40 (Tex. App.—Eastland 2019, no pet.) (holding that “communications . . . made in

connection with the purchase and sale of interests in [real] property” did not relate

to matter of public concern under prior version of TCPA but rather “related only to

the parties’ personal financial well-being”).

                                          10
      Accordingly, we hold that Chesser has failed to demonstrate that Aucoin’s

legal action is based on or in response to Chesser’s exercise of the right of free

speech. We now turn to the right of association.

      2.     Chesser failed to show Aucoin’s legal action is based on or in
             response to Chesser’s exercise of the right of association.

      Under the TCPA, the “exercise of the right of association means to join

together to collectively express, promote, pursue, or defend common interests

relating to a governmental proceeding or a matter of public concern.” CIV. PRAC. &

REM. § 27.001(2). Here, Chesser contends that Aucoin’s legal action is based on or

in response to Chesser’s joining together with Aucoin and others to collectively

express, promote, and pursue common interests relating to a matter of public

concern, namely, the funding of Chesser’s cybersecurity business venture and the

venture’s providing cybersecurity services to the public.4

      But as before, Chesser does not explain how or why these matters qualify as

matters of public concern or cite authority in support of his contention. And as

before, we cannot conclude that the private funding of a privately-owned business

qualifies as anything other than a purely private matter. The same goes for the

manner in which that privately-owned business provides services to its clients. See

Gaskamp v. WSP USA, Inc., 596 S.W.3d 457, 476 (Tex. App.—Houston [1st Dist.]

4
      Chesser does not contend these common interests relate to a governmental
      proceeding.
                                         11
2020, pet. dism’d) (en banc) (holding that communications made in furtherance of

“new business venture” did not constitute exercise of right of association under prior

version of TCPA).

      Accordingly, we hold that Chesser has failed to demonstrate that Aucoin’s

legal action is based on or in response to Chesser’s exercise of the right of

association. Thus, Chesser has failed to meet his initial burden to demonstrate that

Aucoin’s legal action is based on or in response to Chesser’s exercise of a statutorily-

defined right.

      3.     Because Chesser failed to meet his initial burden, the trial court
             did not err in denying his motion.

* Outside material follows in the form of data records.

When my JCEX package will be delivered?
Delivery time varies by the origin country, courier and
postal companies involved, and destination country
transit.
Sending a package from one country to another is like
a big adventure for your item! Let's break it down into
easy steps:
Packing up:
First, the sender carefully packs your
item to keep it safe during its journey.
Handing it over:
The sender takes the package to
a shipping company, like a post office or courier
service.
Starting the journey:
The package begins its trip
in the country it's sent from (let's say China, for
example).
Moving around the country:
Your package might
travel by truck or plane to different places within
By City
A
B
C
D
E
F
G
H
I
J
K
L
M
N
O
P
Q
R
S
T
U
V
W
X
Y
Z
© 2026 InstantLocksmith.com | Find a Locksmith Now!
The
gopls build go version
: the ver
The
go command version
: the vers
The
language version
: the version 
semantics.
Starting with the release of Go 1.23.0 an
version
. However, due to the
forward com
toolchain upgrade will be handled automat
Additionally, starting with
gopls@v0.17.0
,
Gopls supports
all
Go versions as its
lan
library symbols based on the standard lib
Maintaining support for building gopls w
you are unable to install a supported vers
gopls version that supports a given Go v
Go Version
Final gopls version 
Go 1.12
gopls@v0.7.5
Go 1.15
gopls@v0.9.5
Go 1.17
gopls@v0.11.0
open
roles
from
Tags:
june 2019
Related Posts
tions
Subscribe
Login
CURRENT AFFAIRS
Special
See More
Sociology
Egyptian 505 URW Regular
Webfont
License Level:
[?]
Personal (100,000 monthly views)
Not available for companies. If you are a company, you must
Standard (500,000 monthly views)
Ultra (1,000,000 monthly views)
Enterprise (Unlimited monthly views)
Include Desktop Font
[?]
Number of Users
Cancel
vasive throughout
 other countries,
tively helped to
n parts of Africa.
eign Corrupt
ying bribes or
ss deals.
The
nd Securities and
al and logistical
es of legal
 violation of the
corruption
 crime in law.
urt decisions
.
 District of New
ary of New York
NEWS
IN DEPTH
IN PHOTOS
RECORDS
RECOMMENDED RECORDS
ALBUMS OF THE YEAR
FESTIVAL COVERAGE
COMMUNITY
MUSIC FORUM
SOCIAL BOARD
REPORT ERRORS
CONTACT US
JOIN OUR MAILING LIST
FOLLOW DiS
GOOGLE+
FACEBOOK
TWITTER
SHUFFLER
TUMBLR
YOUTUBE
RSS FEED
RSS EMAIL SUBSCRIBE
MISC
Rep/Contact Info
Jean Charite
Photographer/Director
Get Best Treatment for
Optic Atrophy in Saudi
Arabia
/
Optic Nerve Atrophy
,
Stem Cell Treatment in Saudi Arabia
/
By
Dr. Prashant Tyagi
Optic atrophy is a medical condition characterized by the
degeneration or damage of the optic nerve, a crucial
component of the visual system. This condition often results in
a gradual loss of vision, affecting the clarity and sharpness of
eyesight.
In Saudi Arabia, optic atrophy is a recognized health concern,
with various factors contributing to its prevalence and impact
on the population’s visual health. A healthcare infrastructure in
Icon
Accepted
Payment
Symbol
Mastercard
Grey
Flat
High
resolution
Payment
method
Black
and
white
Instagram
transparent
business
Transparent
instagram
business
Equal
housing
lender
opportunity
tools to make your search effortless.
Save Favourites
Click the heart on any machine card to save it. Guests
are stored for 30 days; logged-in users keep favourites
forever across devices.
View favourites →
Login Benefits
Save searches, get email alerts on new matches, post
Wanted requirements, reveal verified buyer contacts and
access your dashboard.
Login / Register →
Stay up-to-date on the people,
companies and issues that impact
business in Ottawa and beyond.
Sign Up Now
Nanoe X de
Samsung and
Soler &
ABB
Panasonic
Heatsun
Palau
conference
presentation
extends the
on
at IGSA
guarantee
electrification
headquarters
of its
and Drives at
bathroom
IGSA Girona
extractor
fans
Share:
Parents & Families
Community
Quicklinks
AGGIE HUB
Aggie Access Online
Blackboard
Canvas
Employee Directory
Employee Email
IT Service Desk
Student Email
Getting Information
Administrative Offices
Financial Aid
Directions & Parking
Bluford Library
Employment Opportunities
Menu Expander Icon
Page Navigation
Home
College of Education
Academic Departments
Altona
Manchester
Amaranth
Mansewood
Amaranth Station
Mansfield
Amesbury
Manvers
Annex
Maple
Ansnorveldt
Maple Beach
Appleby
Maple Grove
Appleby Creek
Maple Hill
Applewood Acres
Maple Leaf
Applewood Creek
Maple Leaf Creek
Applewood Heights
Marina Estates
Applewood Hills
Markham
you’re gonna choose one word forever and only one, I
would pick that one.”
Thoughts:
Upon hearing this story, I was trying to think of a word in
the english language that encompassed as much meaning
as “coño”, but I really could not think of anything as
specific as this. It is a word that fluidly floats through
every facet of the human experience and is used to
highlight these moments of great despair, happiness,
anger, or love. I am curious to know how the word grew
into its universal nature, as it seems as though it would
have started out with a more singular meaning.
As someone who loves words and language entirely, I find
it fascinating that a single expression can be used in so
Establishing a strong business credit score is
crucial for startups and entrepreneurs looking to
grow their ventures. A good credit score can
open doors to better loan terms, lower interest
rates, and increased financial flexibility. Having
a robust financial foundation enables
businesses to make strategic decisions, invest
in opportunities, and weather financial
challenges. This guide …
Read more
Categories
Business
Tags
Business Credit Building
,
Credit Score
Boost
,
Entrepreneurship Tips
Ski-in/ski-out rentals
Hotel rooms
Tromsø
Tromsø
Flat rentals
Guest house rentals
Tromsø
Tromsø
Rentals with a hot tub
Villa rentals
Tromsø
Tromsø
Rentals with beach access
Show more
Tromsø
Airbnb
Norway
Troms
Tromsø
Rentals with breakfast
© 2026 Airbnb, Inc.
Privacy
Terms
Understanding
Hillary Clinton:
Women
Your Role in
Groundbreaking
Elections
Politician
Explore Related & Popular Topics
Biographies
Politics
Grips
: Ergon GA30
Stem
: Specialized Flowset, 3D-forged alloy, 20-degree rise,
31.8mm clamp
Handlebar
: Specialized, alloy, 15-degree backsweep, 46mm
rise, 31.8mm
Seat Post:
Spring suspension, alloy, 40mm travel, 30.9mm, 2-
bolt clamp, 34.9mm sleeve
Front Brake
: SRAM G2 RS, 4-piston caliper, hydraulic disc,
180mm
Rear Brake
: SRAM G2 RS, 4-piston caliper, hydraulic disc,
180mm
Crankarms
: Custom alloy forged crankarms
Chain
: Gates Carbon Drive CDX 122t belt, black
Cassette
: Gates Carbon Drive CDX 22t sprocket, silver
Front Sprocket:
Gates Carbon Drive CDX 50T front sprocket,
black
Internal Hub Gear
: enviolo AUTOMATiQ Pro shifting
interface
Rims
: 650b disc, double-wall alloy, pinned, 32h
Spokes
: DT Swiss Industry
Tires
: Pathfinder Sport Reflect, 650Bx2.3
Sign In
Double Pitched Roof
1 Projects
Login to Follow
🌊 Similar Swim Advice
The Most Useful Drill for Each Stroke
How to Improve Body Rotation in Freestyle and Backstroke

      Having concluded that Chesser failed to meet his initial burden, we need not

determine whether Aucoin established a prima facie case for his suit on a promissory

note. We hold that the trial court did not err in denying Chesser’s motion to dismiss

and accordingly overrule his sole issue.

                                     Conclusion

      We affirm the trial court’s order denying Chesser’s motion to dismiss.

                                                Gordon Goodman
                                                Justice

Panel consists of Justices Goodman, Landau, and Adams.